I realized, what if i define const int into the body of c++ function and then use the address arithmetic to change the value of the constant( its on the stack, isn't it? ). i got this code:
const int a = 10;
int b = 100;
int * c = &b;
c++;
cout << "&a: " << &a << endl;
cout << " c: " << c << endl;
*c = 100500;
cout << " a: " << a << endl;
cout << "*c: " << *c << endl;
and i got this output
&a: 0x7ffff63866a8
c: 0x7ffff63866a8
a: 10
*c: 100500
So, addresses are the same, but values are different. Can someone explain me this result? Thanks! p.s. i tried on GCC, Clang and VS
const int a = 10;
int b = 100;
OK.
int * c = &b;
OK, but silly and my bug-o-meter is starting to twiddle.
c++;
Bug-o-meter now in the yellow zone.
cout << "&a: " << &a << endl;
OK
*c = 100500;
Bug-o-meter pegged. Undefined Behavior invoked. World explodes, you get fired.

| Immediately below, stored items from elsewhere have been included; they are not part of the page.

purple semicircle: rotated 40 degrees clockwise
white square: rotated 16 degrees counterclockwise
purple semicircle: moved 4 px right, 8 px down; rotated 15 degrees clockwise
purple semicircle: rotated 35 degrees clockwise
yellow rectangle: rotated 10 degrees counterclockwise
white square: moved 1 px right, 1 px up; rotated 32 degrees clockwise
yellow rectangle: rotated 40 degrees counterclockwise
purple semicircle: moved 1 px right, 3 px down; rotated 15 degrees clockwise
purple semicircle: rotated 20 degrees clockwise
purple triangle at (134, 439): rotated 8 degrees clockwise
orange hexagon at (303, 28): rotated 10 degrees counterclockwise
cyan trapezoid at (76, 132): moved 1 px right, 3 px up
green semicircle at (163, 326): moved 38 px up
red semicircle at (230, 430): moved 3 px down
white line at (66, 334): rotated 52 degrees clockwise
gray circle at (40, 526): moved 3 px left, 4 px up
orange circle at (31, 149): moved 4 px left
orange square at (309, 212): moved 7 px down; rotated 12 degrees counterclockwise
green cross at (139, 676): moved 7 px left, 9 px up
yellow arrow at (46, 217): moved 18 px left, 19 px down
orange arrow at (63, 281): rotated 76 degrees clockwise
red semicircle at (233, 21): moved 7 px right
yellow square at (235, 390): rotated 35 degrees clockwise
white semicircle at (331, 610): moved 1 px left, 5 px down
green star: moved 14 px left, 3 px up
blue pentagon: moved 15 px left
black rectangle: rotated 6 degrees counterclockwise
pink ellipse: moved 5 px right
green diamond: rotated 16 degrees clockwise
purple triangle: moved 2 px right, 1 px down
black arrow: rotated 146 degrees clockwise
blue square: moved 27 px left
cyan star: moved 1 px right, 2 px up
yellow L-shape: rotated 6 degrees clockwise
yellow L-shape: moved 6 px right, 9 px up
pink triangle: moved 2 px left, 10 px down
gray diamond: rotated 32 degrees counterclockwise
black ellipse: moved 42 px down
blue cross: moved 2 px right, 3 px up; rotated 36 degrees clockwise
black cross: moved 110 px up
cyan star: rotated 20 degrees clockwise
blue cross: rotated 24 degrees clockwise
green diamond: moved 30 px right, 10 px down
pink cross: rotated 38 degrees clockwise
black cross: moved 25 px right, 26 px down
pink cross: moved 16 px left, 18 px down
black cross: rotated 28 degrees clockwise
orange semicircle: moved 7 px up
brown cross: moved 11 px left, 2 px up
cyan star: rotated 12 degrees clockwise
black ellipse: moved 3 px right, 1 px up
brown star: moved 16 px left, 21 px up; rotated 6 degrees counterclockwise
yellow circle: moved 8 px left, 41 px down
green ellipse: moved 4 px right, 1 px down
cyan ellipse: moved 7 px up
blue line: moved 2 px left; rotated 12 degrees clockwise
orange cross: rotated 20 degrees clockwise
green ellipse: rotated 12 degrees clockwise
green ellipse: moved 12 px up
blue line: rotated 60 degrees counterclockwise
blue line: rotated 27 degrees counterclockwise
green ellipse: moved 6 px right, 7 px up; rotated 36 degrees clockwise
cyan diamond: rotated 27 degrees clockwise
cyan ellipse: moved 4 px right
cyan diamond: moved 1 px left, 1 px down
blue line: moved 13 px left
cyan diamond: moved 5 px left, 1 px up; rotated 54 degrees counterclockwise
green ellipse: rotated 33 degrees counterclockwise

c++ moves the pointer to the next int in memory. The pointer math is OK, but all you can use c for at this point is to compare the pointer to another pointer. You can't dereference the pointer in any way. But that's what you do when you try to assign through it.
What happens next is irrelevant and, honestly, misleading. You think that c now points to the same memory as b, and maybe it does. But it's only through Undefined Behavior that this happened. You might also think that the value of *c is what you expect it to be, but this result is false. Maybe it is, maybe it isn't. You shattered the vial when you opened the box -- the cat is dead. And so is your program.
And by the way, if what you're trying to do is find a way to cheat the compiler so that you can change a const, don't -- it is strictly forbidden to change a const by any means.
There is a const_cast in C++, but that is also not a mechanism that you can use to change a const.